◆ TRY IT
Scan the entries line by line and return those with "linecap".

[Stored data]
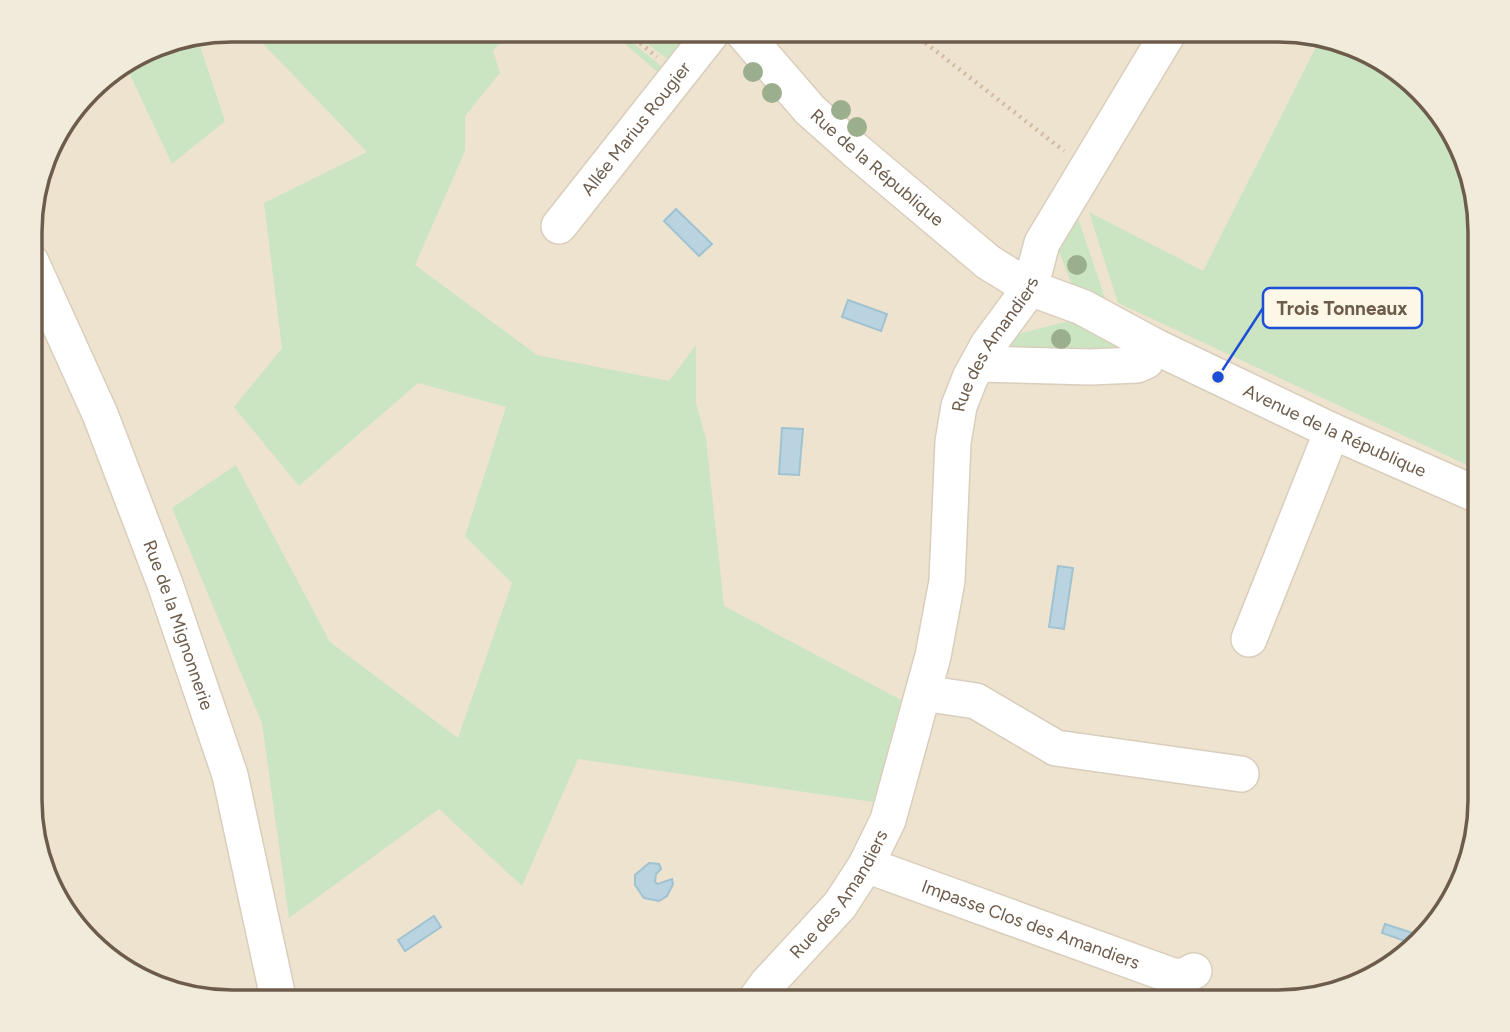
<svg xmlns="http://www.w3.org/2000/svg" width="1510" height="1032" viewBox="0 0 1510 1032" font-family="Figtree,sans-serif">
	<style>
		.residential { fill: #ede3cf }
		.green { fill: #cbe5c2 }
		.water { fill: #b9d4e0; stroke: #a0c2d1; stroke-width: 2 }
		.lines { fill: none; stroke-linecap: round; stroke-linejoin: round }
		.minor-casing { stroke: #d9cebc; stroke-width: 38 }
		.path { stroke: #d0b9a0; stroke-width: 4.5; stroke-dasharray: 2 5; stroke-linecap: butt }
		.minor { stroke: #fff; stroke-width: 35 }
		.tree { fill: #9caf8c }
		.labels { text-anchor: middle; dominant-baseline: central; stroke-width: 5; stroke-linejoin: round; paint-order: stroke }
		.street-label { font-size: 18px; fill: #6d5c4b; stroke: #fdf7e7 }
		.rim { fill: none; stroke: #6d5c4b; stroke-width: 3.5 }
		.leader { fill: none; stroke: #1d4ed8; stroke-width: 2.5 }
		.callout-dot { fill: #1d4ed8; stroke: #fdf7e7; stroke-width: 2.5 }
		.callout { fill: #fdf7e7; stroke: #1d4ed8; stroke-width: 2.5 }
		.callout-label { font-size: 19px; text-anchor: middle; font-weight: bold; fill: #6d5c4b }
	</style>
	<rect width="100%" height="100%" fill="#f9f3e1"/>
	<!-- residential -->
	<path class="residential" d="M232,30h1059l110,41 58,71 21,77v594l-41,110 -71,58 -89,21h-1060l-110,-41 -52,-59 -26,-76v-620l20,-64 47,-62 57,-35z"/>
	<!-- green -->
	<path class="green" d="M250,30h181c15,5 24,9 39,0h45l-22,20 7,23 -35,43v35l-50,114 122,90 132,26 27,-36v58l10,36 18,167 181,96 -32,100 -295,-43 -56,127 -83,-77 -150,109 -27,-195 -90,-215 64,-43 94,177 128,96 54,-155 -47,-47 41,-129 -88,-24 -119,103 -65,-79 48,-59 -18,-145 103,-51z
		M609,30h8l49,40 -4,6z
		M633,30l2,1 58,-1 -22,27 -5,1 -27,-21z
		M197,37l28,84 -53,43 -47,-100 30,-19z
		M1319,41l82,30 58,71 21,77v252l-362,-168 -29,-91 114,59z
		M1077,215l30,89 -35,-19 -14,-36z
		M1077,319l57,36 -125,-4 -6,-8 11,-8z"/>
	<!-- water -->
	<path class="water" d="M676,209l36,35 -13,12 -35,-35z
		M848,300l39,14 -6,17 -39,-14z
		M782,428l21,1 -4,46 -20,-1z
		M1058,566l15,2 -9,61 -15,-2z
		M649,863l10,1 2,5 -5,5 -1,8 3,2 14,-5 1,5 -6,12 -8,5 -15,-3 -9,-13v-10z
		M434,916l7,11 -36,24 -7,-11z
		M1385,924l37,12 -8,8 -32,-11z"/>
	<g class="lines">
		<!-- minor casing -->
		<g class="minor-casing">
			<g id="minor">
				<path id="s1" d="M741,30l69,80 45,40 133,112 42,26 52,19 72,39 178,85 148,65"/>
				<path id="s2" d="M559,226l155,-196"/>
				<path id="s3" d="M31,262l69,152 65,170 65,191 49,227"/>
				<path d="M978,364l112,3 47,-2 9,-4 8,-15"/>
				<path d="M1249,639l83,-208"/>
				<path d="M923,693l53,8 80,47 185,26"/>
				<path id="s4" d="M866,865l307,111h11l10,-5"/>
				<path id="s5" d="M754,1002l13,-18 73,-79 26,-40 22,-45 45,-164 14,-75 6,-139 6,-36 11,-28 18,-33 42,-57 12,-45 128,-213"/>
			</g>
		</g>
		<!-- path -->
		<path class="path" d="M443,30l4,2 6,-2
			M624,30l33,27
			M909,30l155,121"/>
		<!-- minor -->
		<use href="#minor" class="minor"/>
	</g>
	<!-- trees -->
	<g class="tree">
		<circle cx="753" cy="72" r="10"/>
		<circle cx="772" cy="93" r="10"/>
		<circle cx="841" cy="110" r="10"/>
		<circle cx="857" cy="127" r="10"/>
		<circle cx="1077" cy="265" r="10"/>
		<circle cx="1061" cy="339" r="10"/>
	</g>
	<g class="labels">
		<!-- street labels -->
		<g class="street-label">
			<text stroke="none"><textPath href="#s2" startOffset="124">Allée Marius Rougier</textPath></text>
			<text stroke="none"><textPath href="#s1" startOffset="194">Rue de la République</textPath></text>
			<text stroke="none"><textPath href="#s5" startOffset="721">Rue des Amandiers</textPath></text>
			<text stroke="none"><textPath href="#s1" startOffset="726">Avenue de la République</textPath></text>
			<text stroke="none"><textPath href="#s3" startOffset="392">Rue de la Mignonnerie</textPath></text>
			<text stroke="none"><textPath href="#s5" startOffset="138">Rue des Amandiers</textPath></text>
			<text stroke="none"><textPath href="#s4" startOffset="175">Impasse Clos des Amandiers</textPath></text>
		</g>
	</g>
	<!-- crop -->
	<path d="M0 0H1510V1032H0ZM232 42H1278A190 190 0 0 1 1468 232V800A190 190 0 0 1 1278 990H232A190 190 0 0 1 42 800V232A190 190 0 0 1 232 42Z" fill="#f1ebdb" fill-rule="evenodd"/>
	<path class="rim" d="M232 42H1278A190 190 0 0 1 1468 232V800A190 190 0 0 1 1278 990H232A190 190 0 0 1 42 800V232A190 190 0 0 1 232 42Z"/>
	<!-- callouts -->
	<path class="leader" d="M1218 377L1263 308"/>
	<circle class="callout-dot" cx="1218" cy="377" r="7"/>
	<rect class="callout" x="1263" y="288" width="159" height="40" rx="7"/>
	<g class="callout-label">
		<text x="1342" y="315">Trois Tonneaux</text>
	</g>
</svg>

◆ RESPONSE BELOW
		.lines { fill: none; stroke-linecap: round; stroke-linejoin: round }
		.path { stroke: #d0b9a0; stroke-width: 4.5; stroke-dasharray: 2 5; stroke-linecap: butt }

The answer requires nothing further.